■ **Exercise aim**:
Among the lines below, count those containing the word "perfil". Give the number only.

■ **Material to process**:
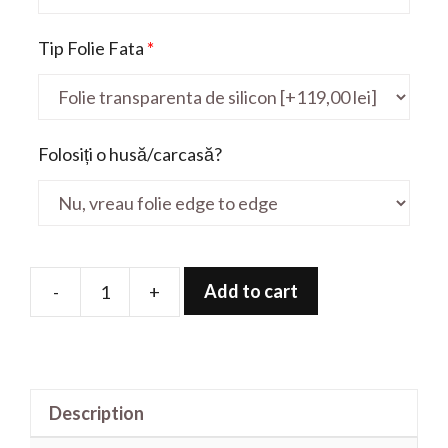
Tip Folie Fata
*
Folosiți o husă/carcasă?
Add to cart
-
+
Folie
de
protectie
pentru
Description
ThinkPad
T480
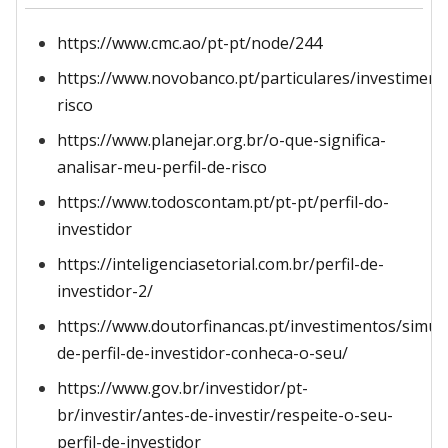
https://www.cmc.ao/pt-pt/node/244
https://www.novobanco.pt/particulares/investiment
risco
https://www.planejar.org.br/o-que-significa-
analisar-meu-perfil-de-risco
https://www.todoscontam.pt/pt-pt/perfil-do-
investidor
https://inteligenciasetorial.com.br/perfil-de-
investidor-2/
https://www.doutorfinancas.pt/investimentos/simul
de-perfil-de-investidor-conheca-o-seu/
https://www.gov.br/investidor/pt-
br/investir/antes-de-investir/respeite-o-seu-
perfil-de-investidor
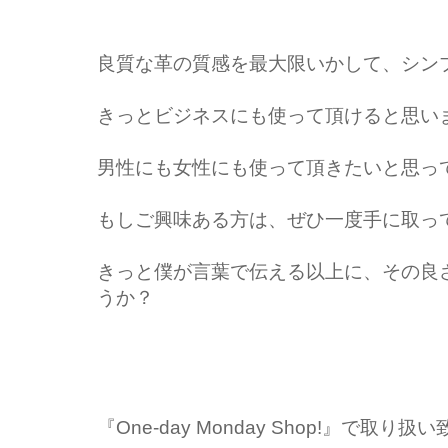
良質な革の質感を最大限いかして、シン
きっとビジネスにも使って頂けると思い
男性にも女性にも使って頂きたいと思っ
もしご興味ある方は、ぜひ一度手に取っ
きっと僕が言葉で伝える以上に、その良
うか？
『One-day Monday Shop!』で取り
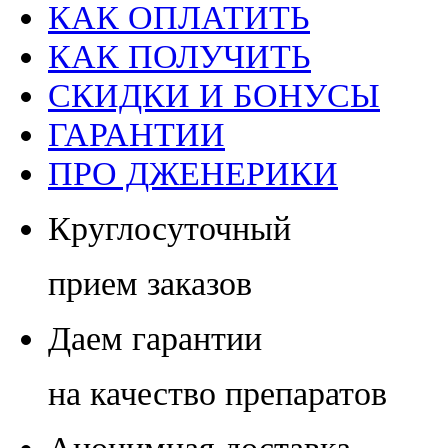
КАК ОПЛАТИТЬ
КАК ПОЛУЧИТЬ
СКИДКИ И БОНУСЫ
ГАРАНТИИ
ПРО ДЖЕНЕРИКИ
Круглосуточный
прием заказов
Даем гарантии
на качество препаратов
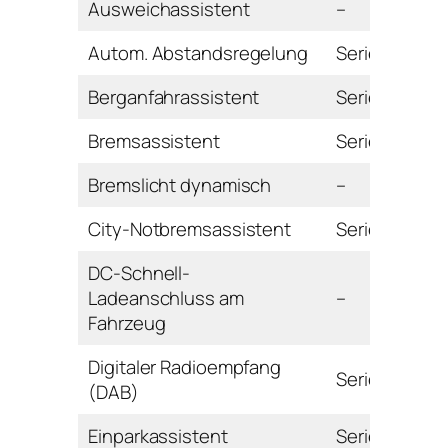
Ausweichassistent
–
Autom. Abstandsregelung
Serie
Berganfahrassistent
Serie
Bremsassistent
Serie
Bremslicht dynamisch
–
City-Notbremsassistent
Serie
DC-Schnell-
Ladeanschluss am
–
Fahrzeug
Digitaler Radioempfang
Serie
(DAB)
Einparkassistent
Serie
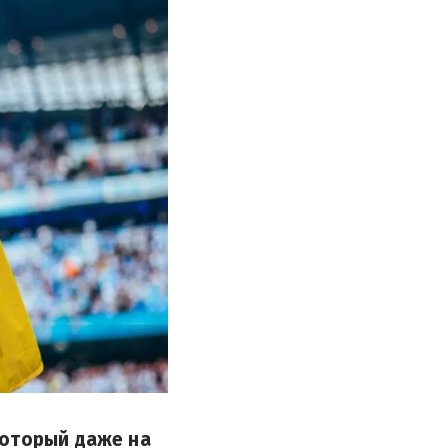
который даже на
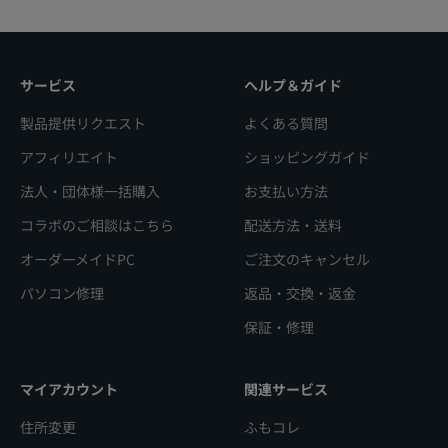
サービス
ヘルプ＆ガイド
製品提供リクエスト
よくある質問
アフィリエイト
ショッピングガイド
法人・団体様一括購入
お支払い方法
コラボのご相談はこちら
配送方法・送料
オーダーメイドPC
ご注文のキャンセル
パソコン修理
返品・交換・返金
保証・修理
マイアカウント
関連サービス
住所変更
ふもコレ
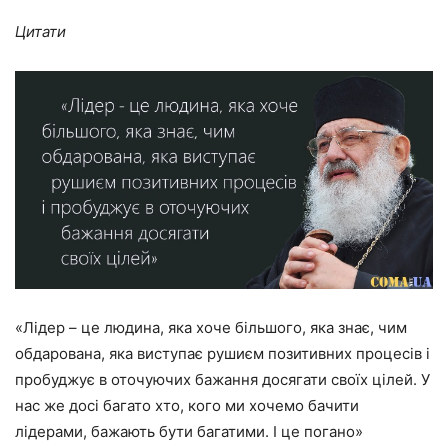
Цитати
«Лідер – це людина, яка хоче більшого, яка знає, чим
обдарована, яка виступає рушиєм позитивних процесів і
пробуджує в оточуючих бажання досягати своїх цілей. У
нас же досі багато хто, кого ми хочемо бачити
лідерами, бажають бути багатими. І це погано»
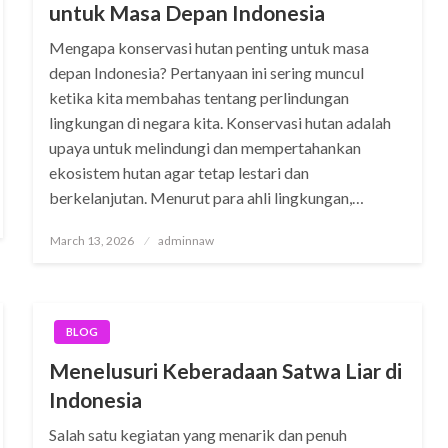
untuk Masa Depan Indonesia
Mengapa konservasi hutan penting untuk masa
depan Indonesia? Pertanyaan ini sering muncul
ketika kita membahas tentang perlindungan
lingkungan di negara kita. Konservasi hutan adalah
upaya untuk melindungi dan mempertahankan
ekosistem hutan agar tetap lestari dan
berkelanjutan. Menurut para ahli lingkungan,…
Posted
March 13, 2026
adminnaw
on
BLOG
Menelusuri Keberadaan Satwa Liar di
Indonesia
Salah satu kegiatan yang menarik dan penuh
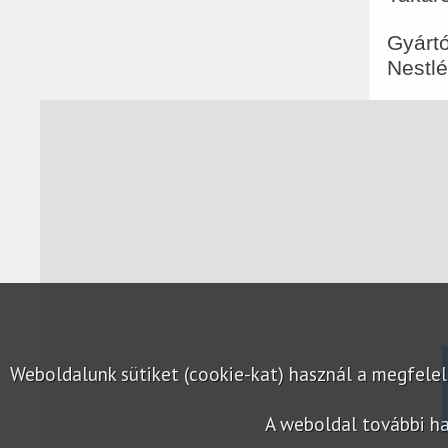
Gyártó
Nestlé
Weboldalunk sütiket (cookie-kat) használ a megfel
A weboldal további ha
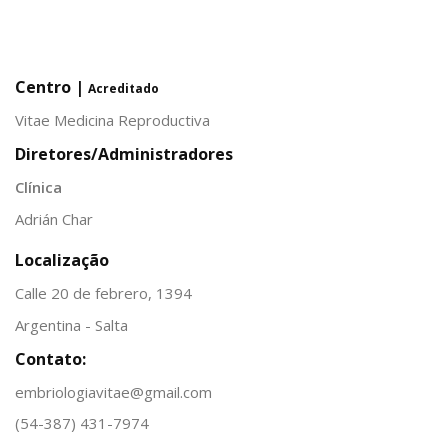
Centro |
Acreditado
Vitae Medicina Reproductiva
Diretores/Administradores
Clínica
Adrián Char
Localização
Calle 20 de febrero, 1394
Argentina - Salta
Contato:
embriologiavitae@gmail.com
(54-387) 431-7974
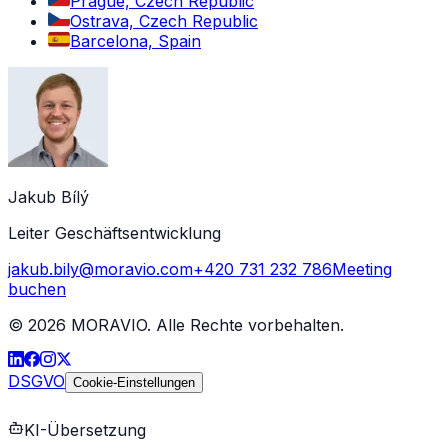
Prague, Czech Republic
Ostrava, Czech Republic
Barcelona, Spain
Jakub Bílý
Leiter Geschäftsentwicklung
jakub.bily@moravio.com
+420 731 232 786
Meeting
buchen
©
2026
MORAVIO. Alle Rechte vorbehalten.
DSGVO
Cookie-Einstellungen
KI-Übersetzung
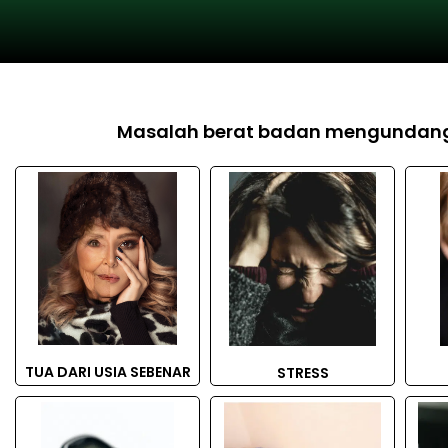
Masalah berat badan mengundang
TUA DARI USIA SEBENAR
STRESS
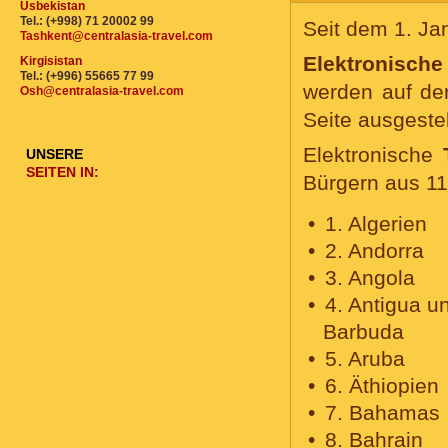
Usbekistan
Tel.: (+998) 71 20002 99
Seit dem 1. Ja
Tashkent@centralasia-travel.com
Elektronische
Kirgisistan
Tel.: (+996) 55665 77 99
werden auf der
Osh@centralasia-travel.com
Seite ausgestel
Elektronische
UNSERE
SEITEN IN:
Bürgern aus 11
1. Algerien
2. Andorra
3. Angola
4. Antigua u
Barbuda
5. Aruba
6. Äthiopien
7. Bahamas
8. Bahrain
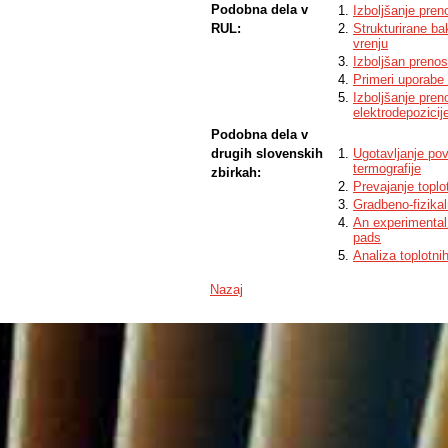
Podobna dela v
Izboljšanje pren
RUL:
Strukturirane ba
vrenju
Izboljšan prenos
Primeri uporabe
Izboljšanje pren
elektrodepozicij
Podobna dela v
drugih slovenskih
Ugotavljanje pov
termografije
zbirkah:
Prevajanje toplo
Gradbeno-fizikal
An experimental 
pads
Analiza toplotn
Nazaj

■ **Result below**:
5